Cremer Das Sportliche ist aufgrund der Pandemie erst einmal in den Hintergrund getreten, die Ligen sind leistungstechnisch etwas verzerrt. Wesentlich ist für alle, wieder aktiv spielen zu können. Der Amateurfußball hat in seiner Beliebtheit nicht gelitten, im Gegenteil.

Gibt es einen Rückgang bei den Mitgliederzahlen in den Vereinen?

Cremer Das können wir erst zum Ende des Jahres beurteilen, wenn die Bestandsabfragen der Vereine abgegeben werden. Die Anzahl der Mannschaftsmeldungen ist bei uns im Kreis aktuell auf einem Höchststand, was dafür spricht, dass es im Bereich der Mitgliederzahlen, zumindest im Seniorenbereich, keinen Rückgang gibt. In der Jugend bleibt die Problematik der Rückgänge der A- und B-Jugend-Mannschaften, und durch die Pandemie sind die Zahlen der Startjahrgänge im vorigen Jahr bei Bambini oder jünger eingeschränkt. Hier ist eine Lücke entstanden.

Bei welchen Problemen kann der Verband konkret helfen?

Cremer Ziel der Vereinsberatung ist, die Vereine bei der eigenen Vereinsentwicklung zu unterstützen. Probleme können wir nur gemeinsam mit den Vereinen lösen, die Themenfelder sind vielschichtig: Vereinsstruktur, Finanzen, Qualifizierung, Vereinskooperationen, Ehrenamt, Veranstaltungen, Mitglieder, Sportanlagen. Viele Fragestellungen wiederholen sich, hier streben wir an, eine entsprechende Datenbank aufzubauen, wir können aber auch gezielt auf individuelle Herausforderungen eingehen.

An der Spitze der DFL wird es im neuen Jahr mit Donata Hopfen erstmals eine Frau geben. Wie wichtig ist das auch als Signal?

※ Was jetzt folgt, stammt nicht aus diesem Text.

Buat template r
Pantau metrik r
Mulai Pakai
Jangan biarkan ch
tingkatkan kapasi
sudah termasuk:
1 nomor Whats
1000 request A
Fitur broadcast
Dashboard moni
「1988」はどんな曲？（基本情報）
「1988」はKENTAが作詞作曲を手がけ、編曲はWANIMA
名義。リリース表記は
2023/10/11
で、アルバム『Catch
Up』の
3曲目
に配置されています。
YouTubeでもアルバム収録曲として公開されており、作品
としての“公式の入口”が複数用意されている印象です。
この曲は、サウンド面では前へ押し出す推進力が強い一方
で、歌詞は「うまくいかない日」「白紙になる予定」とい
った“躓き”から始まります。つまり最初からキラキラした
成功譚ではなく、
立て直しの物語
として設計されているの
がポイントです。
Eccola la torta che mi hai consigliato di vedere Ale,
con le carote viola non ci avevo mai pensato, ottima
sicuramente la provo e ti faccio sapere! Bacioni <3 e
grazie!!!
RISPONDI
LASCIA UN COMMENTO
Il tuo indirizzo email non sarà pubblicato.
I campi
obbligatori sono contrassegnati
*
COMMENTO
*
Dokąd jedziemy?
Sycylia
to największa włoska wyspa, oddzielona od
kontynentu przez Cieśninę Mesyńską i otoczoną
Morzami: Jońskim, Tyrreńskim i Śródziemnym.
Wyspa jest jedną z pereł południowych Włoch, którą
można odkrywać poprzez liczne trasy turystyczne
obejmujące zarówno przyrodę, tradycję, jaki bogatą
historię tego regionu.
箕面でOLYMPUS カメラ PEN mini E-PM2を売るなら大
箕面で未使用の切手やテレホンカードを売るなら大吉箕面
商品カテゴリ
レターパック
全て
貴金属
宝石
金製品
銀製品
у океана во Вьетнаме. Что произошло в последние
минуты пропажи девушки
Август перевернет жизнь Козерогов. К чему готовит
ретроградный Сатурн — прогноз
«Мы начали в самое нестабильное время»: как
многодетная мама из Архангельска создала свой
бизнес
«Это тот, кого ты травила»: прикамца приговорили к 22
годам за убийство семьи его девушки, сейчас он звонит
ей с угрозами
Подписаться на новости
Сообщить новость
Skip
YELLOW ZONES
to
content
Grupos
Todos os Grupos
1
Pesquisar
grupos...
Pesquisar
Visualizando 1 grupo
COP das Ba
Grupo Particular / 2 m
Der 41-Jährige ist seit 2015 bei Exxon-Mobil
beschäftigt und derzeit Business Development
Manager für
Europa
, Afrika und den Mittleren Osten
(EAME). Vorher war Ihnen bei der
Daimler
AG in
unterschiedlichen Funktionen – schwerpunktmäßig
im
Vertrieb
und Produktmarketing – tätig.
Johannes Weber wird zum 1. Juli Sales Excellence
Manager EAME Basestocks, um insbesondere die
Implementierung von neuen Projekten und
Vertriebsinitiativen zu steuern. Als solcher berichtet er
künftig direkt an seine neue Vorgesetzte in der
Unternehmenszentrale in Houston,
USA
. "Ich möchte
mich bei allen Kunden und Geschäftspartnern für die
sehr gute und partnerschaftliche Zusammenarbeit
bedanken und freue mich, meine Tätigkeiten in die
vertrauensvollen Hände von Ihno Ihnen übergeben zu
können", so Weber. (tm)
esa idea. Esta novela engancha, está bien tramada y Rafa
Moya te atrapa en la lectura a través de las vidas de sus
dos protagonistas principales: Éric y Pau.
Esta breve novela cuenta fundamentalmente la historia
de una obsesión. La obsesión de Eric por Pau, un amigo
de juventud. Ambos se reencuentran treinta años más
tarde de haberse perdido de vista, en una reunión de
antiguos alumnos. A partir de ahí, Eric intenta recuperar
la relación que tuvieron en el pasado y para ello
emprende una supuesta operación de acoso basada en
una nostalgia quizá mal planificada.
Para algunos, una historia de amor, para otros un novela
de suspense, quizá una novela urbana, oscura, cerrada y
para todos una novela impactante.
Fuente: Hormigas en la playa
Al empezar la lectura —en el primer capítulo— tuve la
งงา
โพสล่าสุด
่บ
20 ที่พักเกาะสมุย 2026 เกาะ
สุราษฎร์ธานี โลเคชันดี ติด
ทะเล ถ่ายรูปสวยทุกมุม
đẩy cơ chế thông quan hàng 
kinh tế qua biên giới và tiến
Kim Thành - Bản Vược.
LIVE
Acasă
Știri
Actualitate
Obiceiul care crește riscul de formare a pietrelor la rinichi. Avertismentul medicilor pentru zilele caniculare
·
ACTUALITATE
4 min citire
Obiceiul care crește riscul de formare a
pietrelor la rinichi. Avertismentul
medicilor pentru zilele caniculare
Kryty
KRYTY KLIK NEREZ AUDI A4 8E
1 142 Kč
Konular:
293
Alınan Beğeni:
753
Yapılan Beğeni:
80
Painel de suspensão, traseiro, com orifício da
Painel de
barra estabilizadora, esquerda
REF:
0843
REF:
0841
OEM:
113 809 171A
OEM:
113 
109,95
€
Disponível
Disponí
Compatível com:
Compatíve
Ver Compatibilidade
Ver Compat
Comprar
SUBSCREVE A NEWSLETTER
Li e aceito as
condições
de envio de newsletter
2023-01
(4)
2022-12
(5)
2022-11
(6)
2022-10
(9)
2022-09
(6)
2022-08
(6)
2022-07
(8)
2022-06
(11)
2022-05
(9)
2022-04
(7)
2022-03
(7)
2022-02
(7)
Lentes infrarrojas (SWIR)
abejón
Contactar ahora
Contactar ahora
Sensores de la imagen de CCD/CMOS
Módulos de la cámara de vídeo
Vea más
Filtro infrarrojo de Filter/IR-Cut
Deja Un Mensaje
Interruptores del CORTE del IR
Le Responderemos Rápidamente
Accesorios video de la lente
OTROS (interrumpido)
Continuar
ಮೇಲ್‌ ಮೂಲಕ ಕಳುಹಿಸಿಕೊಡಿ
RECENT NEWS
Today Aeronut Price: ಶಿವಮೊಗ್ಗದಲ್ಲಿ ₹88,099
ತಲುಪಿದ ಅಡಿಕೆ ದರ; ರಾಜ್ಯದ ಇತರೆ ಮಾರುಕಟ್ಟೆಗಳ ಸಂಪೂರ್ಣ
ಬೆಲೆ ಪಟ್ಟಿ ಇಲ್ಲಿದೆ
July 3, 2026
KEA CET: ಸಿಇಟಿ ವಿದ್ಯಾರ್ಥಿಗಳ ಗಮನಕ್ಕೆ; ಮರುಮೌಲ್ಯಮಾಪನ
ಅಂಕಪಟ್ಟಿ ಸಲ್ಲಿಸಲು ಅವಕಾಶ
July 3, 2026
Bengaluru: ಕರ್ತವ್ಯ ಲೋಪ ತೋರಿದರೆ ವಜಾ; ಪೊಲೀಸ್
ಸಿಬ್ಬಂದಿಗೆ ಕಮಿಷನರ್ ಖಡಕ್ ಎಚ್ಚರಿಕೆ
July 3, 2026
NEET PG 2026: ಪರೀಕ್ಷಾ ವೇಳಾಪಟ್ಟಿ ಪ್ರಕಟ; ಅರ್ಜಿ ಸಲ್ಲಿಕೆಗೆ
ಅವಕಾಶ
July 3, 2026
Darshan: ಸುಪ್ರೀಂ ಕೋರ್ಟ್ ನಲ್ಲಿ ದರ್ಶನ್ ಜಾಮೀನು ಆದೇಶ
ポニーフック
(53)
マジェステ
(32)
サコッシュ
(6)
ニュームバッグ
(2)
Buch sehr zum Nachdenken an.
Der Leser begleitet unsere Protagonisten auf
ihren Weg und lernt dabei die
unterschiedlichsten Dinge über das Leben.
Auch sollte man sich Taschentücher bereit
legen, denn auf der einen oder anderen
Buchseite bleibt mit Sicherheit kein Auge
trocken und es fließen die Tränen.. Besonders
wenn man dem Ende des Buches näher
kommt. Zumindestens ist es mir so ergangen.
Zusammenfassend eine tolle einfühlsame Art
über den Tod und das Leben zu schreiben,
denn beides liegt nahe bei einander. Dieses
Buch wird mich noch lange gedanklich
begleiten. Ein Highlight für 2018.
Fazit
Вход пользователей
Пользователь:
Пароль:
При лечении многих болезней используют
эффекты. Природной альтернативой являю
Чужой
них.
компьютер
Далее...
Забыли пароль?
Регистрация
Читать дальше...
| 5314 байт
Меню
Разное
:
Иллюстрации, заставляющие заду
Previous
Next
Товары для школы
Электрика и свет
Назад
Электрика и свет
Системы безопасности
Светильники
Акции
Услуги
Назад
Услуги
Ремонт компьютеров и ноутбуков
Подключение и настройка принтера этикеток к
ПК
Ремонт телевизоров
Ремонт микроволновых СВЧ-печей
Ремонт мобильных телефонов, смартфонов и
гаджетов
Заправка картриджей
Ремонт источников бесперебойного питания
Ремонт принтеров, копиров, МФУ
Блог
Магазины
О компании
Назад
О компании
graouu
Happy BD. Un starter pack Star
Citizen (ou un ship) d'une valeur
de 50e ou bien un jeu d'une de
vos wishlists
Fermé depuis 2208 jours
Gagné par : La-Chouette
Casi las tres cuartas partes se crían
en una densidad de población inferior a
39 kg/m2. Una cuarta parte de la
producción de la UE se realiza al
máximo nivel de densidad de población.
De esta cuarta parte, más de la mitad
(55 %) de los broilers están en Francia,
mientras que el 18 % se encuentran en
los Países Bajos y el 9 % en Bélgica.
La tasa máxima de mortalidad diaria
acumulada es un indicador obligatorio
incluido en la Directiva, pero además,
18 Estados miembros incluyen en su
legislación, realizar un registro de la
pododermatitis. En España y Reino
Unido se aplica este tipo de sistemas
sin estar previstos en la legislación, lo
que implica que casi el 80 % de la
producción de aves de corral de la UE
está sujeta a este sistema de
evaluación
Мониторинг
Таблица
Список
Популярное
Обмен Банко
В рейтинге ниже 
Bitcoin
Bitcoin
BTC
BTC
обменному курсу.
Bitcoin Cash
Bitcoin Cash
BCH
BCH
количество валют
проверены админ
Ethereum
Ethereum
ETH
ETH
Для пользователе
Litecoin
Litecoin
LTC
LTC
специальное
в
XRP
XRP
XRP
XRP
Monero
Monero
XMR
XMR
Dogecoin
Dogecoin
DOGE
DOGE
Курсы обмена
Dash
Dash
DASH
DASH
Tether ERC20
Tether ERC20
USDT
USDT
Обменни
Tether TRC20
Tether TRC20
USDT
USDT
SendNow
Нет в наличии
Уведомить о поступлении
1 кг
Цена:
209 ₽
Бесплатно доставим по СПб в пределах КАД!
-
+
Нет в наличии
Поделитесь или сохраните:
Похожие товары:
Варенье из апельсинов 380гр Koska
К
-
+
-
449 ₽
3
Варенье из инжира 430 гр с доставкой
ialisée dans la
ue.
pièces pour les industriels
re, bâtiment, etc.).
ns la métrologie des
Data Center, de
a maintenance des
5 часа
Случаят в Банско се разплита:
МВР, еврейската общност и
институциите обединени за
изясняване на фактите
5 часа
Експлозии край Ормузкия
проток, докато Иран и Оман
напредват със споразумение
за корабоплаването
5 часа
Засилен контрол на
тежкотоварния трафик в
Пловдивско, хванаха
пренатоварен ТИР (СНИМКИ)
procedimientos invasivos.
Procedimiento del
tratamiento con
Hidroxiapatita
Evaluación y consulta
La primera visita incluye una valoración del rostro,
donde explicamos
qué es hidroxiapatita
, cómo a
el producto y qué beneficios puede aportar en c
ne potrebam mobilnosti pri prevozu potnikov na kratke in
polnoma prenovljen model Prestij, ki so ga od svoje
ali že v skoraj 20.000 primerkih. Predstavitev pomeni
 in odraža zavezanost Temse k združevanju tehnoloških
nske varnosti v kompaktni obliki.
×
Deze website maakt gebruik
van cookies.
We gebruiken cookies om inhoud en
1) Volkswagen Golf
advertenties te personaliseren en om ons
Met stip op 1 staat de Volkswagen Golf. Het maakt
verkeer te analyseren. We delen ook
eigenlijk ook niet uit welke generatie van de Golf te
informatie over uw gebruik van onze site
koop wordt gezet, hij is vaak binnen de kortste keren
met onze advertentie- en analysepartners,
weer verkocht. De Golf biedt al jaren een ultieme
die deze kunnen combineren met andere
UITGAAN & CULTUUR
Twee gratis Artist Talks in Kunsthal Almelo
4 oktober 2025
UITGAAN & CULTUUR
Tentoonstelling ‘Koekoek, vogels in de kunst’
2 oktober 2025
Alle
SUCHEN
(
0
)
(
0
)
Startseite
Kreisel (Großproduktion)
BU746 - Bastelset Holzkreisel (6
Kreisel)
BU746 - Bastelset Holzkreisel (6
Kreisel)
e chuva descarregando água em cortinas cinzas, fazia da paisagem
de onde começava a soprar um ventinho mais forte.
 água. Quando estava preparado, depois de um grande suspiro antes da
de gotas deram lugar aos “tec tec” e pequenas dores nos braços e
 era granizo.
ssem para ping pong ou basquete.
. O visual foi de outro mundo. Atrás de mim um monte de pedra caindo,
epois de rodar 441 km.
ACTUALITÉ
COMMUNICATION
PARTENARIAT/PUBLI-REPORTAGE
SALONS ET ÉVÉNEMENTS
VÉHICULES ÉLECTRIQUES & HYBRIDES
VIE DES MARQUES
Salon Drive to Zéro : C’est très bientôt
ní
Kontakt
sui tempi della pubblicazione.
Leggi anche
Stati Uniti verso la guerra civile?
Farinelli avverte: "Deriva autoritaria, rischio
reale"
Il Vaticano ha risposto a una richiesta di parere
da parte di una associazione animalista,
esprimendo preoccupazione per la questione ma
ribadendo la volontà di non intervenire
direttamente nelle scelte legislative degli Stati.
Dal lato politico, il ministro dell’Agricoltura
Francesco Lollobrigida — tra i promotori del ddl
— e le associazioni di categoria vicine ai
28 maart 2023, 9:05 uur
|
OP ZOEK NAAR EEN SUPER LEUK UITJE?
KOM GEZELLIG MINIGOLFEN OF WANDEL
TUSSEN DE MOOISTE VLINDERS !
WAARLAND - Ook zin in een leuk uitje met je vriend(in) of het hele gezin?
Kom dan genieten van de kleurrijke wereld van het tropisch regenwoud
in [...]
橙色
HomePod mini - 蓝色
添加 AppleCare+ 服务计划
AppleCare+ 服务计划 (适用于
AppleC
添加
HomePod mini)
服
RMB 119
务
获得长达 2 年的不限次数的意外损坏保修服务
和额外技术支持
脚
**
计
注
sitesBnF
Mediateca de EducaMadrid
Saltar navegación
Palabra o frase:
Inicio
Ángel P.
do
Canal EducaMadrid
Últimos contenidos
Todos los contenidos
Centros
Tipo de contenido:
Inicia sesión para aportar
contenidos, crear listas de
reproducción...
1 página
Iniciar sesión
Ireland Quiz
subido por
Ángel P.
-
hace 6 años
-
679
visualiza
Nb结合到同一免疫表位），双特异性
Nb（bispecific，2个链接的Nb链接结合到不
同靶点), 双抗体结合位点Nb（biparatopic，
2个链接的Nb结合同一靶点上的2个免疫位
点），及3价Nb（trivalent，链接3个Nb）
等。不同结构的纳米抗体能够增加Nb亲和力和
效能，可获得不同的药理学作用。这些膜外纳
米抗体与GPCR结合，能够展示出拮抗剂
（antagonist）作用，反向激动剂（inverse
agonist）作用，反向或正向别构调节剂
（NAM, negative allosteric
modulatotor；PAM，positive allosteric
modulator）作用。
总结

Cremer Ich hoffe, dass dies eine Vorbildfunktion für Frauen hat, sich im Bereich des Fußballs zu engagieren, auch für Schlüsselfunktionen. Es mangelt nicht an Akzeptanz für qualifizierte Frauen, das zeigt die Besetzung dieser Position sehr deutlich.

Sie haben mehrfach betont, keine Freundin von Frauenquoten zu sein. Was macht denn Hoffnung, dass es auch ohne geht?

Cremer Wir müssen es schaffen, wieder mehr junge Menschen an die Ehrenämter heranzuführen und entsprechend zu qualifizieren, das betrifft nicht nur Frauen. Das ist ein langer Prozess, ohne den wir auf Sicht keine passenden Stellenbesetzungen im Verein und im Verband mehr vornehmen können, unabhängig vom Geschlecht.

Wie optimistisch sind Sie, dass der Amateurfußball in Mönchengladbach und am Niederrhein vor einer Saison ohne Unterbrechung und Abbruch steht?

Cremer Ich bin als gebürtige Ostwestfälin nicht für Optimismus bekannt, bin aber zuversichtlich, dass wir in diesem Jahr besser durch die Saison kommen. Die Voraussetzungen durch die aktuelle Corona-Schutzverordnung sind etwas anders und jeder hat im Umgang mit der Pandemie, mit Hygiene-, Abstands- und 3G-Regelungen inzwischen eine bessere Routine.